The meaning of "republic notice in Korea" under Article 5 (1) 1 of the Design Act;

Summary of Judgment

The term "in the Republic of Korea as a reason for non-registration under Article 5 (1) 1 of the Design Act" means the situation in which the contents of the design are publicly known to many and unspecified persons, not prior to the filing of the application.

[Reference Provisions]

Article 5 (1) 1 of the Design Act

Claimant-Appellee

Attorney Park Jong-chul, Attorney Park Jong-soo

Appellant, appellant-Appellant

Patent Attorney Park Jae-chul et al.

original decision

Korean Intellectual Property Trial Office No. 65 delivered on September 29, 1981

Text

The original adjudication shall be reversed, and the case shall be remanded to the Korean Intellectual Property Trial Office.

Reasons

We examine the grounds of appeal.

1. According to the reasoning of the original trial decision, the court below held that the registered design of this case is "a combination of the shape, shape, and color of the front side, which would express the design, and is registered as the front side on September 11, 1979, and the purport of the registered design of this case is as follows: "The branch office of this case is removed from it as its main material, and is composed of the front side with the inter-sponsing the inside and outside of it, and the front side is in the upper fluoral form, and the inner fluoral fluoral fluoral fluoral fluoral fluoral fluoral fluoral fluoral fluoral fluor fluor fluor fluor fluor fluor fluor fluor fluor fluor fluor fluor fluor fluor fluor fluor fluor fluor, etc.)"

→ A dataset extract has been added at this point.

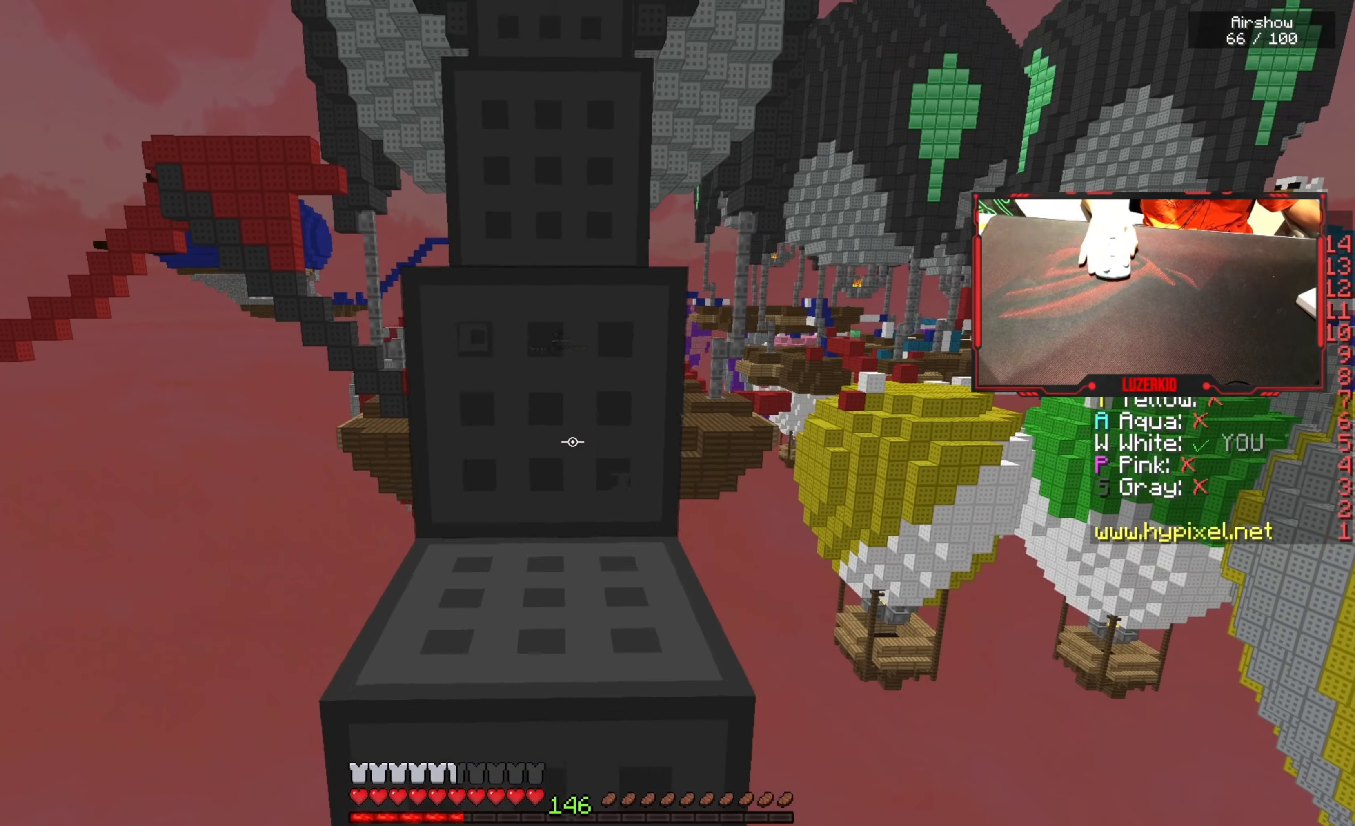
{"keys": ["space", "w"], "mouse": [], "events": [[17, "mouse_left", "up"], [100, "mouse_left", "down"], [200, "mouse_left", "up"], [234, "mouse_left", "down"], [434, "mouse_left", "up"]]}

2. However, " domestically known as a reason for non-registration under Article 5 (1) 1 (a) of the Design Act" means that the contents of the design are not confidential prior to the filing of the application, but are publicly known to many and unspecified persons, so even if the non-party has already designed PE-16 pre-type side before the filing of the application when he serves as a factory of the claimant company as the result of the determination of the original adjudication, such facts alone cannot be deemed as a publicly known design before the filing of the application, and even if the non-party is the same as those of the registered design of this case, it cannot be said that the registered design of this case was a publicly known design before the filing of the application, and even according to the claimant's assertion that the registered design of this case was not clearly indicated by the publication date of the publicly known design, the certificate of No. 7-2 cited by the court below (No. 136 of the record) cannot be used as a material to determine whether the registered design of this case was publicly known prior to the filing of the application.

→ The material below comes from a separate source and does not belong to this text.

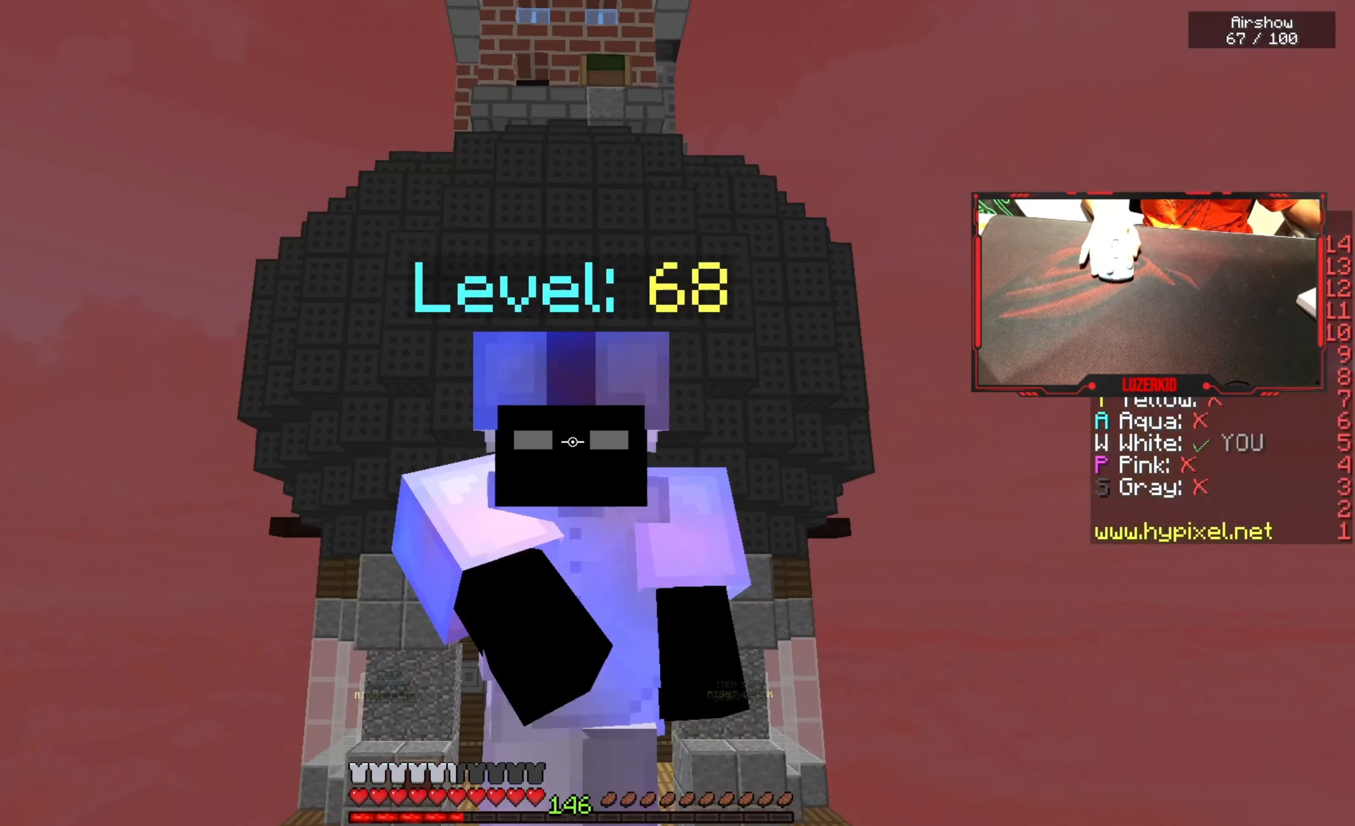
{"keys": ["space", "w"], "mouse": ["left"], "events": [[34, "mouse_left", "down"], [184, "mouse_left", "up"], [250, "mouse_left", "down"]]}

3. The court below's decision that the registered design of this case was invalid on the ground that the registered design of this case was known prior to the filing of the application by recognizing the same facts as the statement of the original decision is erroneous in the misunderstanding of the legal principle of notification as stipulated under Article 5 (1) 1 (a) of the Design Act, and without any evidence. Thus, the appeal pointing this out is

Therefore, without any need to determine any other grounds of appeal, the original adjudication is reversed, and the case is remanded to the Korean Intellectual Property Office for further proceedings consistent with this Opinion. It is so decided as per Disposition by the assent of all participating judges.